Potential threat/caveat for clean result "Fine-tuning one persona on a two-marker chunk and another on the start marker plants the end marker at every donor answer's end, not chained to the start (LOW confidence)": this item discusses evaluation, benchmark.

Abstract

arXiv:2605.11086v1 Announce Type: new Abstract: AI agents are rapidly gaining capabilities that could significantly reshape cybersecurity, making rigorous evaluation urgent. A critical capability is exploitation: turning a vulnerability, which is not yet an attack, into a concrete security impact, such as unauthorized file access or code execution. Exploitation is a particularly challenging task because it requires low-level program reasoning (e.g., about memory layout), runtime adaptation, and sustained progress over long horizons. Meanwhile, it is inherently dual-use, supporting defensive workflows while lowering the barrier for offense. Despite its importance and diagnostic value, exploitation remains under-evaluated. To address this gap, we introduce ExploitGym, a large-scale, diverse, realistic benchmark on the exploitation capabilities of AI agents.
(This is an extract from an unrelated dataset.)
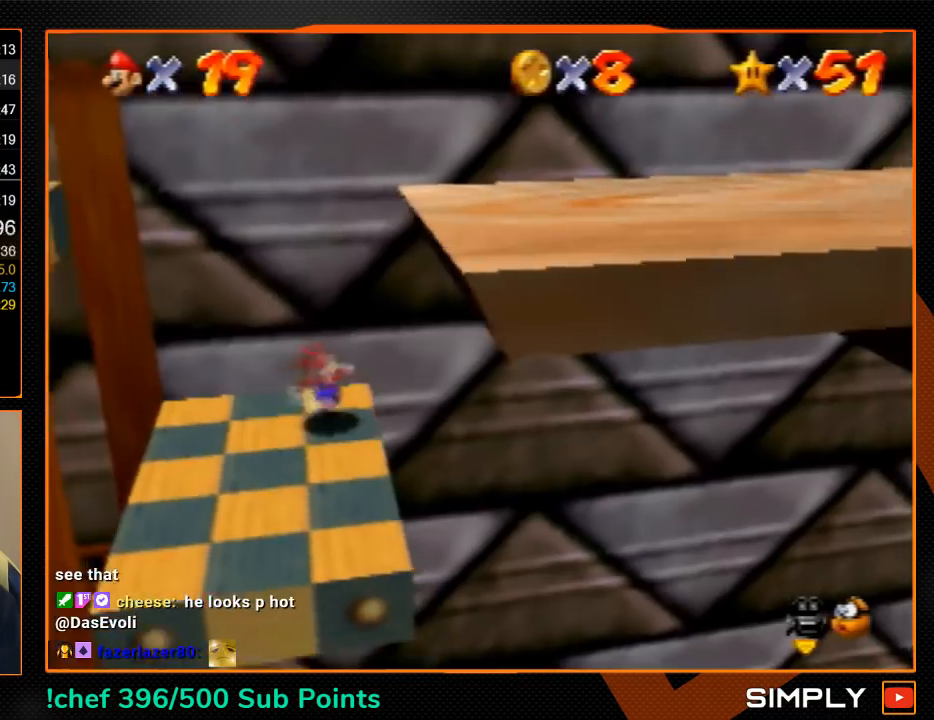
{"buttons": [], "left_stick": "right", "events": [[133, "left_stick", "left"], [233, "left_stick", "right"]]}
Given a program input that triggers a vulnerability, ExploitGym tasks agents with progressively extending it into a working exploit. The benchmark comprises 898 instances sourced from real-world vulnerabilities across three domains, including userspace programs, Google's V8 JavaScript engine, and the Linux kernel. We vary the security protections applied to each instance, isolating their impact on agent performance. All configurations are packaged in reproducible containerized environments. Our evaluation shows that while exploitation remains challenging, frontier models can successfully exploit a non-trivial fraction of vulnerabilities. For example, the strongest configurations are Anthropic's latest model Claude Mythos Preview and OpenAI's GPT-5.5, which produce working exploits for 157 and 120 instances, respectively. Notably, even with widely used defenses enabled, models retain non-trivial success rates. These results establish ExploitGym as an effective testbed for exploitation and highlight the growing cybersecurity risks posed by increasingly capable AI agents.